The over-the-top Alabama fan would know that it was Bryant who, when asked about the benefits of having football as a part of the college experience, infamously growled: "It's kinda hard to rally around a math class."

Often, almost always, the connecting process spills over to the emotional. People act and behave at a CFB game, or even watching on television, differently than they ever do at any other time: The reserved scream and yell, the impartial see things through colored lenses, the pious utter words that rhyme with fool-spit and brother-trucker.

Some studies show that identifying with a team is healthy, others reveal that it's more healthy when your team wins, and most healthy when it's kept in perspective. Researchers have found, for instance, that fans eat less-fatty foods after a win and more-fatty foods after a loss.

Everybody's looking for some reinforcement, some comfort.

The terms BIRGing and CORFing — basking in reflected glory and cutting off reflected failure — in sports psychology are now famous. Fans want to be associated with a winner and they want to distance themselves from losing. They wrap themselves in the identity of the team and do what they have to do to deal with the extremes.

A cultural anthropologist told me that fans — particularly college fans, especially alums of schools — see their sports teams as feudal armies going off to do battle, representing them, against other armies representing other city-states, and this is modern, more civilized society's way of seeking the spoils of victory.

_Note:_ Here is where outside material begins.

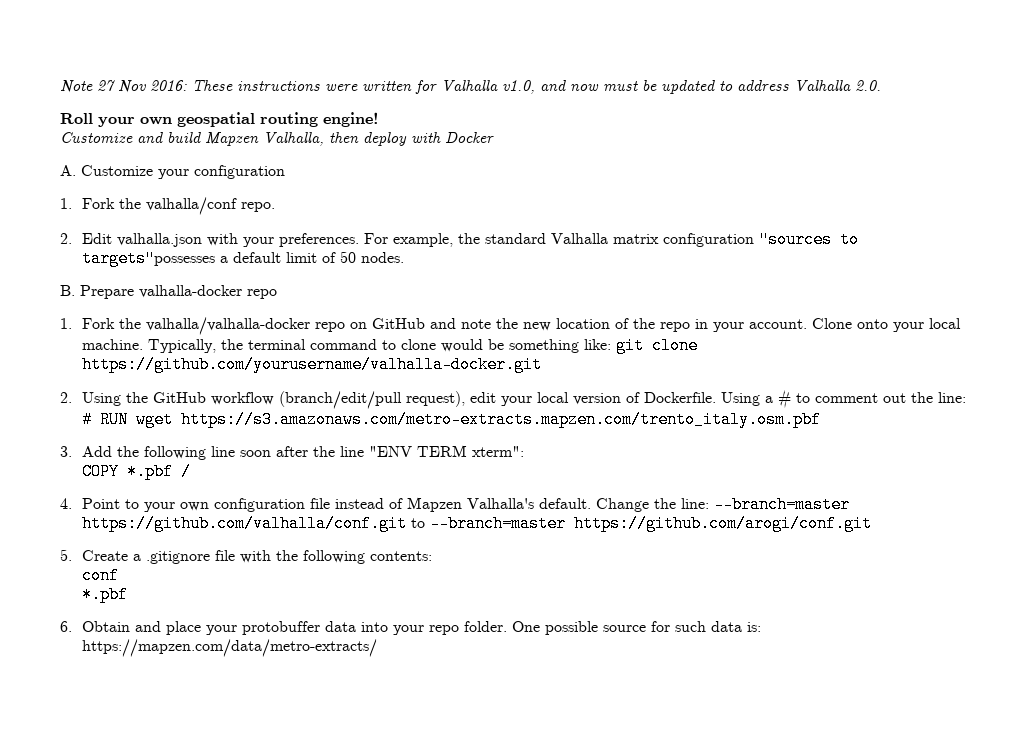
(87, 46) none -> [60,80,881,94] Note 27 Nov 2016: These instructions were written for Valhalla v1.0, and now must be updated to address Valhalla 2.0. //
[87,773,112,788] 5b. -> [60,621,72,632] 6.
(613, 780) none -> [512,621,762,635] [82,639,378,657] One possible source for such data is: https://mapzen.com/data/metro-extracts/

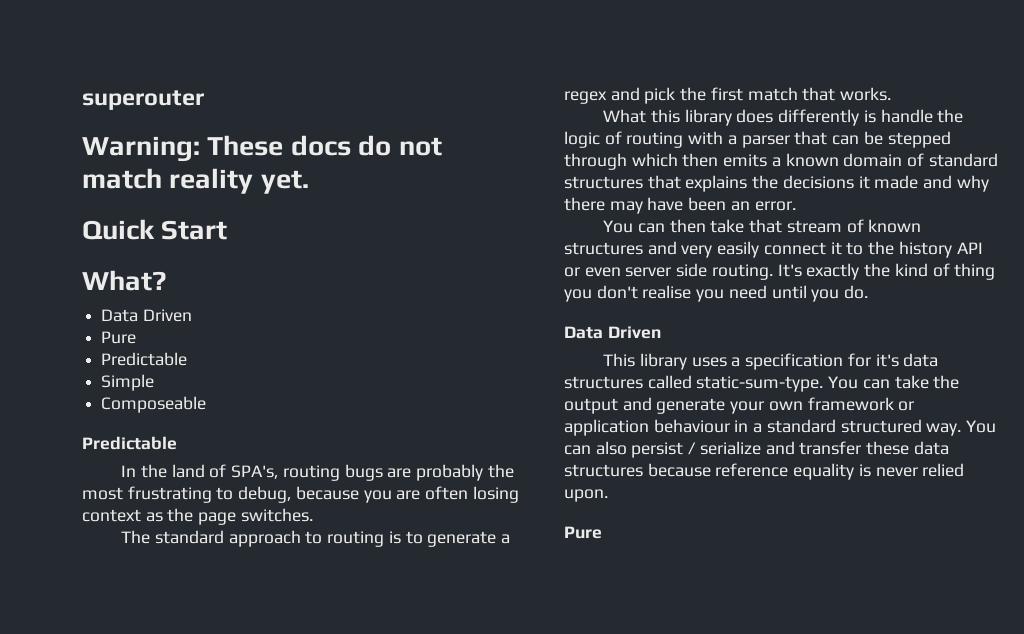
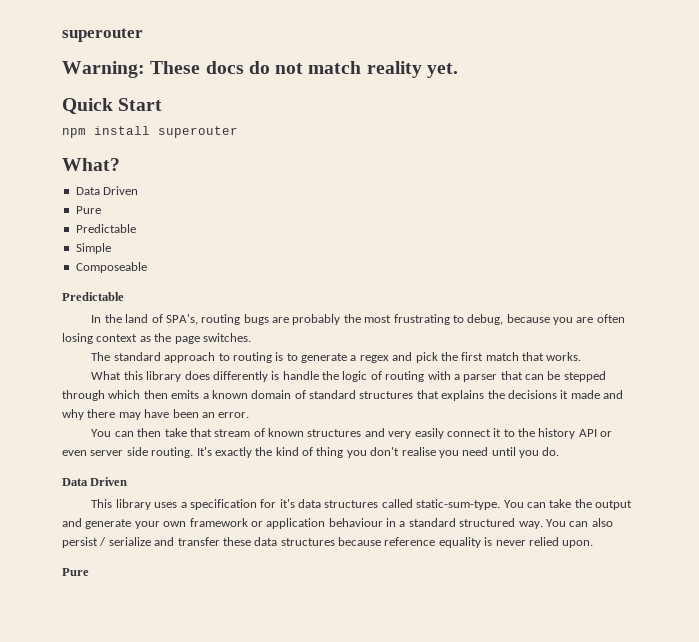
(228, 230) none -> [62,126,238,138] // npm install superouter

Sometimes, though, it's uncivilized, as is evidenced by the way some empty souls — enhanced by anonymous keyboard courage — from rival schools interact on websites and via social media. My guys are good, your guys are bad.

Sports psychologist Ron Chamberlain once confirmed that fans really do — to different degrees of intensity — identify with the schools for which they root, especially when those teams win. That's why fans of successful college football teams spend their money to wear jerseys and T-shirts and hats and other gear that identifies not just the team itself, but them, too, as winners. Even when those teams generally lose, Chamberlain said fans find optimism in whatever might come next time around. "It opens the door of possibility to do hard things in our own lives," he said. "… It shows us the power of dreaming big, believing in ourselves, being resilient."

From week to week, from season to season, whether you bask or cut off, then, it's best to keep it under control, best to keep it from taking over your car, your body, your self-esteem, your identity, your world, your life.

Which is to say, don't name your next kid Whitt or Bronco because … you're never sure how the story will end. Bear, though, is all good, it's all yours.